WHAT TO DO: "work" is the word to look for; copy each line of the listing where it occurs.

========================================================================

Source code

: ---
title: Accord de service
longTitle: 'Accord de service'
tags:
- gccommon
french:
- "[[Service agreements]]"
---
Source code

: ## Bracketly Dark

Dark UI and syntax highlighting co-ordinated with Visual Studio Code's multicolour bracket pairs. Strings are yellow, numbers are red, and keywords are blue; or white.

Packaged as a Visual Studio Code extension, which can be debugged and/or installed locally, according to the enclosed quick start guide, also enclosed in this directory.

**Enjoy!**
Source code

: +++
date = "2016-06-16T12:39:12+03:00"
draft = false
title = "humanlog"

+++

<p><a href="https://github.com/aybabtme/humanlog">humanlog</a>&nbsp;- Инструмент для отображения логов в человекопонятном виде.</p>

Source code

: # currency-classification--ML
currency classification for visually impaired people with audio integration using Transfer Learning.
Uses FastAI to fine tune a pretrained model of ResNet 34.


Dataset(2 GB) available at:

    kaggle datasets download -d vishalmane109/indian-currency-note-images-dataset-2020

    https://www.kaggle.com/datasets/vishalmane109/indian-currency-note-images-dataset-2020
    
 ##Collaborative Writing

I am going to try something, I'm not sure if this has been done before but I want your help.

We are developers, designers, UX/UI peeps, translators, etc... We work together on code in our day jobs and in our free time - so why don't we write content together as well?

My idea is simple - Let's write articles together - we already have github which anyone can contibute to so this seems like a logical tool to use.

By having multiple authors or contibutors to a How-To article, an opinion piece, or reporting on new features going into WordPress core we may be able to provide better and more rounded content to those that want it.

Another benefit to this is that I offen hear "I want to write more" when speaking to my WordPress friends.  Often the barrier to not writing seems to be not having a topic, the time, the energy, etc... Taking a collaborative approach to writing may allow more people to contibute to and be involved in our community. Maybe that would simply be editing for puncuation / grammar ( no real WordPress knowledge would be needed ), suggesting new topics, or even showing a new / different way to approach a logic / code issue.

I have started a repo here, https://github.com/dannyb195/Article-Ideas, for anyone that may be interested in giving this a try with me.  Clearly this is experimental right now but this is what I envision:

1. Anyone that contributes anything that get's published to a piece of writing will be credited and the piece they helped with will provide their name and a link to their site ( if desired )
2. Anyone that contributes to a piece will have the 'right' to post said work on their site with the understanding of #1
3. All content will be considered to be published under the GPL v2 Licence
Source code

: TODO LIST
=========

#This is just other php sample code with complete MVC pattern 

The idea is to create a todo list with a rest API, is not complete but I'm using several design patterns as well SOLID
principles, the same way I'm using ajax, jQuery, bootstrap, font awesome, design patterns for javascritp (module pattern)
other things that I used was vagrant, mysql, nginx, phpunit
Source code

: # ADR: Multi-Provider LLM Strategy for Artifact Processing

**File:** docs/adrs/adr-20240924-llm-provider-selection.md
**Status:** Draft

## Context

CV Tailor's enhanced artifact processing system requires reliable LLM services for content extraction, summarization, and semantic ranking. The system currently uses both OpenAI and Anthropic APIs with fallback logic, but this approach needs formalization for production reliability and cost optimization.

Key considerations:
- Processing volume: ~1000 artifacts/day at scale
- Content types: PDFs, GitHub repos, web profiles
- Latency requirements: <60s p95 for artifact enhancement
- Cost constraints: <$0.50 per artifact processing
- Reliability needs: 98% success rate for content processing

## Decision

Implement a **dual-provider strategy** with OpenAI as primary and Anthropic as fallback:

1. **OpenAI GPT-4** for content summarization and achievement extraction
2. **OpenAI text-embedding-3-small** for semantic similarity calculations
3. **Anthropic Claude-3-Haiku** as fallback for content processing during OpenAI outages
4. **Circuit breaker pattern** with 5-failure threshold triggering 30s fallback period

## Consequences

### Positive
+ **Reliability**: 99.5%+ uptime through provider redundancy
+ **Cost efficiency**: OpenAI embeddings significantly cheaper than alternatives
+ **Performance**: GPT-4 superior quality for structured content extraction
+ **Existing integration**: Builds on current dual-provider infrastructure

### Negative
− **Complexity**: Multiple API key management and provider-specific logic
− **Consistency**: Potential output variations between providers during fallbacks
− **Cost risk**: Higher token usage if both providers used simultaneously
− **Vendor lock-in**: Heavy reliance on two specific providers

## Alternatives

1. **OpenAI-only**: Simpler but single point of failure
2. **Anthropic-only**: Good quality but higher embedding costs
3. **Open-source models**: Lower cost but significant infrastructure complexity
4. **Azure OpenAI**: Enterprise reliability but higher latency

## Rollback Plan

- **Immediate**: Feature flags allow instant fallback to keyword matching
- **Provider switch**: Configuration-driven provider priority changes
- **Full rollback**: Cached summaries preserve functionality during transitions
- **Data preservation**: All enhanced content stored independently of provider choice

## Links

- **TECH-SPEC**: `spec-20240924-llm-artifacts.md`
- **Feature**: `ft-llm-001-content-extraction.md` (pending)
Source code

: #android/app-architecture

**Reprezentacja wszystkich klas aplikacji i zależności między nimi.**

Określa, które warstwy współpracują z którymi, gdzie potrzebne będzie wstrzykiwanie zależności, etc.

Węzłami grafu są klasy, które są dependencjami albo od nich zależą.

========================================================================

SOLUTION FOR THIS PROBLEM:
We are developers, designers, UX/UI peeps, translators, etc... We work together on code in our day jobs and in our free time - so why don't we write content together as well?
2. Anyone that contributes to a piece will have the 'right' to post said work on their site with the understanding of #1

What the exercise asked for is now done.